# TASK OBJECTIVE
Can you express the part of the entries below that opens with the line containing "family: Fabaceae" and closes with the line containing "common name: Compact grape-hyacinth", both lines included, as a numbered list with any blank lines left out?

# PROVIDED INFORMATION

+ + + + + + +

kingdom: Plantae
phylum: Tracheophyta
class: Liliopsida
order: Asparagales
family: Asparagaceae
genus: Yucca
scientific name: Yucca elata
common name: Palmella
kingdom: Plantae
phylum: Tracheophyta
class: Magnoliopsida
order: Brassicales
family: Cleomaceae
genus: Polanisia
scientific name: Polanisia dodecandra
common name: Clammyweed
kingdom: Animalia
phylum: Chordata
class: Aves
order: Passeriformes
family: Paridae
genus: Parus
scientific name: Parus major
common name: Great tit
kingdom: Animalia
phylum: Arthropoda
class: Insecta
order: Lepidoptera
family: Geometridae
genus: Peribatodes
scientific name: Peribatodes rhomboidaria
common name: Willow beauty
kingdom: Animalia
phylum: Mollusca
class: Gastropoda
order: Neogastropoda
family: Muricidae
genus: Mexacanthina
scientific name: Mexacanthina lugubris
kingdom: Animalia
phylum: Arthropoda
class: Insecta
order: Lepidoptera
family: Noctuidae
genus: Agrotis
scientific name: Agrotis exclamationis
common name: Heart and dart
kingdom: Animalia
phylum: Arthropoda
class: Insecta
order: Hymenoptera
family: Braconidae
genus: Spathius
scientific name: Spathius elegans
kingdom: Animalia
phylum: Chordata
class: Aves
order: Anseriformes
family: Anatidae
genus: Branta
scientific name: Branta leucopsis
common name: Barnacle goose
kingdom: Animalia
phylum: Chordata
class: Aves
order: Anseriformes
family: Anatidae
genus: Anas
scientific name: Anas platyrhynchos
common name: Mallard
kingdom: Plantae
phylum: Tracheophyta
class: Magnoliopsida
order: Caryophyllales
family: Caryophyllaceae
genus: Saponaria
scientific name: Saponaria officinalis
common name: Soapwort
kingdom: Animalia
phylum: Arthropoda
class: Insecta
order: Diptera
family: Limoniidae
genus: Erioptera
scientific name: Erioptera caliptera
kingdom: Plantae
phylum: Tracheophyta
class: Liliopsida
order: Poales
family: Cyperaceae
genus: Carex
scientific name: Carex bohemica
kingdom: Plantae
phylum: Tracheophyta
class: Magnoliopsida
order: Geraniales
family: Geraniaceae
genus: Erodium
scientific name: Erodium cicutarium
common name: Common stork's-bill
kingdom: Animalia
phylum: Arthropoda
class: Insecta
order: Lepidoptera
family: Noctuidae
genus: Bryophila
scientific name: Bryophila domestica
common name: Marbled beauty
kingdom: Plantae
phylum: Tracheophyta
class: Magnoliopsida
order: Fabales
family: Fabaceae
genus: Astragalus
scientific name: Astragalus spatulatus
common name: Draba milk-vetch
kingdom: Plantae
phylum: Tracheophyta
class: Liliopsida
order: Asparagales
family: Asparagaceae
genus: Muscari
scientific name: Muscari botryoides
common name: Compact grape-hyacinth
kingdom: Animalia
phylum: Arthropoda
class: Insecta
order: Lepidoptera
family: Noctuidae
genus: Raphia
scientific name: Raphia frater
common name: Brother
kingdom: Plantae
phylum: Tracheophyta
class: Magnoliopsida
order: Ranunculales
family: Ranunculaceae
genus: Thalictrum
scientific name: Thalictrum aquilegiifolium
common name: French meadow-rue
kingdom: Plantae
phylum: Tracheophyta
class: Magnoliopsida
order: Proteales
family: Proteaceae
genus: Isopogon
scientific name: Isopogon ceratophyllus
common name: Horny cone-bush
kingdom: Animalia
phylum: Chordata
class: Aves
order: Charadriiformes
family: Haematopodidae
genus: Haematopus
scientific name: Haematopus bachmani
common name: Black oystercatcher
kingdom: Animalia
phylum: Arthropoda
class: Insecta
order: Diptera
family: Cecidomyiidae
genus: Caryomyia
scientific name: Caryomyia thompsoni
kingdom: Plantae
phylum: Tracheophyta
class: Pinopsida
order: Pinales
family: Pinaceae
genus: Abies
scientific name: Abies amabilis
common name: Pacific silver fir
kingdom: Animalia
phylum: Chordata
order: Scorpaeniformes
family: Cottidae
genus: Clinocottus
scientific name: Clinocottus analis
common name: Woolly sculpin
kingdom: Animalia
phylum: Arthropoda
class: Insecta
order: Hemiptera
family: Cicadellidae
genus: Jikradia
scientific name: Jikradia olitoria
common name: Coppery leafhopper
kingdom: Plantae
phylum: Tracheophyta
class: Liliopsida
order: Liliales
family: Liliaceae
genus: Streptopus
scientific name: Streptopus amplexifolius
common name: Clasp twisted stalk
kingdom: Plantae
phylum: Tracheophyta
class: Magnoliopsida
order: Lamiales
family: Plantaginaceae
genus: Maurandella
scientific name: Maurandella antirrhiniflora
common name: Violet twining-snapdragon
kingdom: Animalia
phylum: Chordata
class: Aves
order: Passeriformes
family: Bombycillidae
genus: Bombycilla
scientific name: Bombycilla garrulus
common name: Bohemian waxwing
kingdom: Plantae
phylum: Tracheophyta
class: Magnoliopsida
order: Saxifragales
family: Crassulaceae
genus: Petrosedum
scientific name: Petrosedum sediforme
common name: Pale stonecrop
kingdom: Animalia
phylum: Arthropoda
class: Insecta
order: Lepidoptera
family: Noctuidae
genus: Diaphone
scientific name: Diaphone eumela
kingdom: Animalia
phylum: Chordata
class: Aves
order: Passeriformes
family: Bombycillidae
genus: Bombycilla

+ + + + + + +

# SOLUTION TO THIS EXERCISE
1. family: Fabaceae
2. genus: Astragalus
3. scientific name: Astragalus spatulatus
4. common name: Draba milk-vetch
5. kingdom: Plantae
6. phylum: Tracheophyta
7. class: Liliopsida
8. order: Asparagales
9. family: Asparagaceae
10. genus: Muscari
11. scientific name: Muscari botryoides
12. common name: Compact grape-hyacinth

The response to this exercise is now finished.